▶ **EXCERPT TO READ**:
A massive earthquake in Crete -- still a seismically sensitive zone -- is believed by many archaeologists to have destroyed the high civilization of Middle Bronze Age Crete, thought by many to have been the inspiration for the legend of Atlantis. The novelist Mary Renault used it as the basis for her classic historical novel "The King Must Die."
The city of Troy, immortalized by Homer in his Iliad, was found by archaeologists to have been destroyed by earthquake many times and repeatedly rebuilt.
One controversial scholar, the late Immanuel Velikovsky, even argued in 1950 in his book "Worlds in Collision" that the 10th Plague of the Exodus in the Bible -- the death of the first born of Egypt -- was in reality a massive earthquake that ended the Middle Kingdom period.
The most physically powerful earthquakes over the past century in terms of the energy expended and shock waves they produced registered 8.6 on the Richter scale and occurred in Kashmir in India in 1905, killing 19,000 people, and Valparaiso, Chile in 1906, killing 1,500 people. The contrast in casualties reflects the sparsely population in the Chilean quake zone.
However, the most physically powerful earthquake ever believed to have occurred in documented history occurred in the continental United States. It was the 1811 New Madrid quake. It is believed to have been 8.7 on the Richter scale. It was so powerful it radically changed the course of the Mississippi River.
In those days, the region was lightly populated wilderness and Indian tribes there lived a nomadic existence and therefore were not exposed to being killed in collapsing buildings. But if a quake of that magnitude occurred in that region today, near the modern city of St. Louis, for example, hundreds of thousands would die.

▶ **DATASET EXCERPT**:

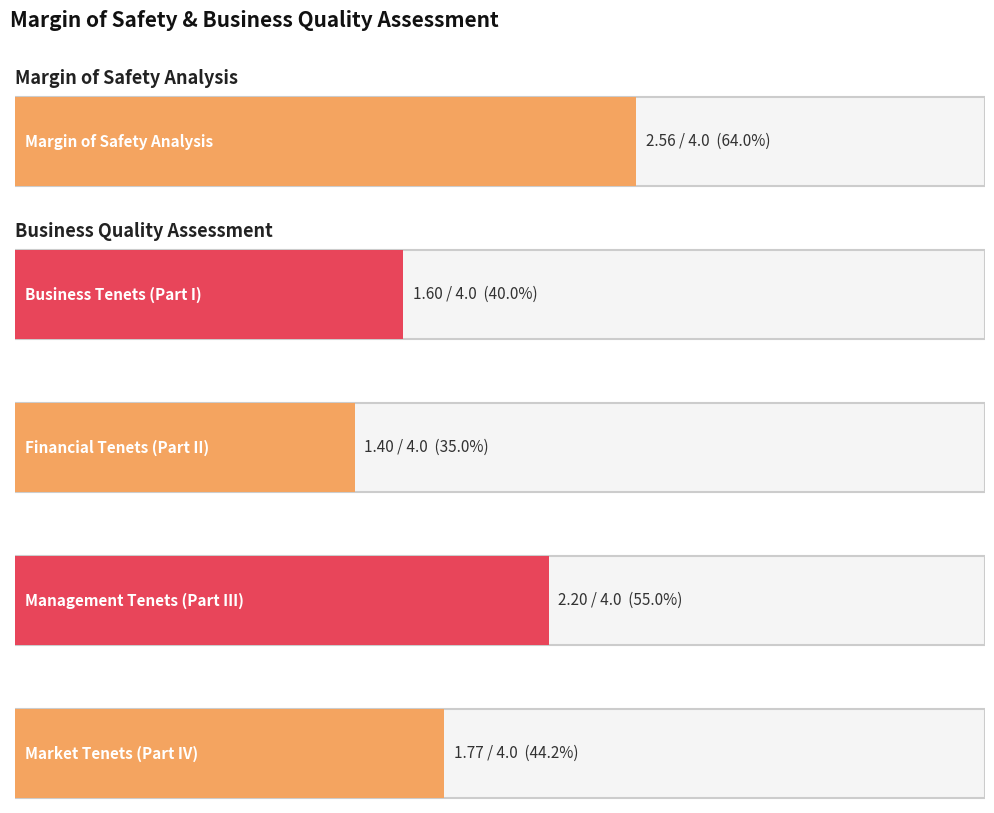

At how many categories does at least one series exceed 0?

5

▶ **WHAT TO DO**:
**A.** In the passage on historic earthquakes, rewrite the paragraph beginning "However, the most physically powerful earthquake" as a short bulleted list that keeps its main facts.
**B.** From the passage on historic earthquakes, reproduce word for word the part that opens with the words containing "However, the most" and closes with "thousands would die.".
**C.** Carry on the passage on historic earthquakes, picking up after its final sentence.

▶ **ANSWERS PER TASK**:
**A.**
- The most physically powerful earthquake believed to have occurred in documented history struck the continental United States.
- It was the 1811 New Madrid quake.
- It is believed to have measured 8.7 on the Richter scale.
- It radically changed the course of the Mississippi River.

**B.**
However, the most physically powerful earthquake ever believed to have occurred in documented history occurred in the continental United States. It was the 1811 New Madrid quake. It is believed to have been 8.7 on the Richter scale. It was so powerful it radically changed the course of the Mississippi River.
In those days, the region was lightly populated wilderness and Indian tribes there lived a nomadic existence and therefore were not exposed to being killed in collapsing buildings. But if a quake of that magnitude occurred in that region today, near the modern city of St. Louis, for example, hundreds of thousands would die.

**C.**
The Book of Revelation predicts a dramatic earthquake will shake the earth before the Second Coming of Christ. Accordingly, Christian fundamentalist groups have always been prone to see earthquakes as signs of divine judgment or of the imminence of the return of Jesus.
In 1923, Tokyo was destroyed by an earthquake that registered 8.3 on the Richter scale. It is believed to have been the most severe earthquake ever to strike a major city in recorded history. The 1976 Tangshan quake, for all its even vaster death toll, "only" measured 7.8.
Estimates of the Tokyo death toll vary from 99,000 to 150,000. It was as destructive than the U.S. Army Air Force firebombing of Tokyo in 1945. The great movie director Akira Kurosawa later said the vivid tableaux of slaughtered armies in his classic samurai movies was inspired by what he saw in the aftermath of the Tokyo quake.
Some psychologists and anthropologists have even theorized that the immense popularity of Godzilla and other monster movies in Japan in the 1950s and 1960s was in some way a reaction to the 1923 quake and the 1945 firebombing.
Will the Bam catastrophe be seen as a divine judgment on Iran's government or as a call for a return to more devout ways? It is too early to say. But such a colossal tragedy is bound to have profound repercussions on popular attitudes. They always do.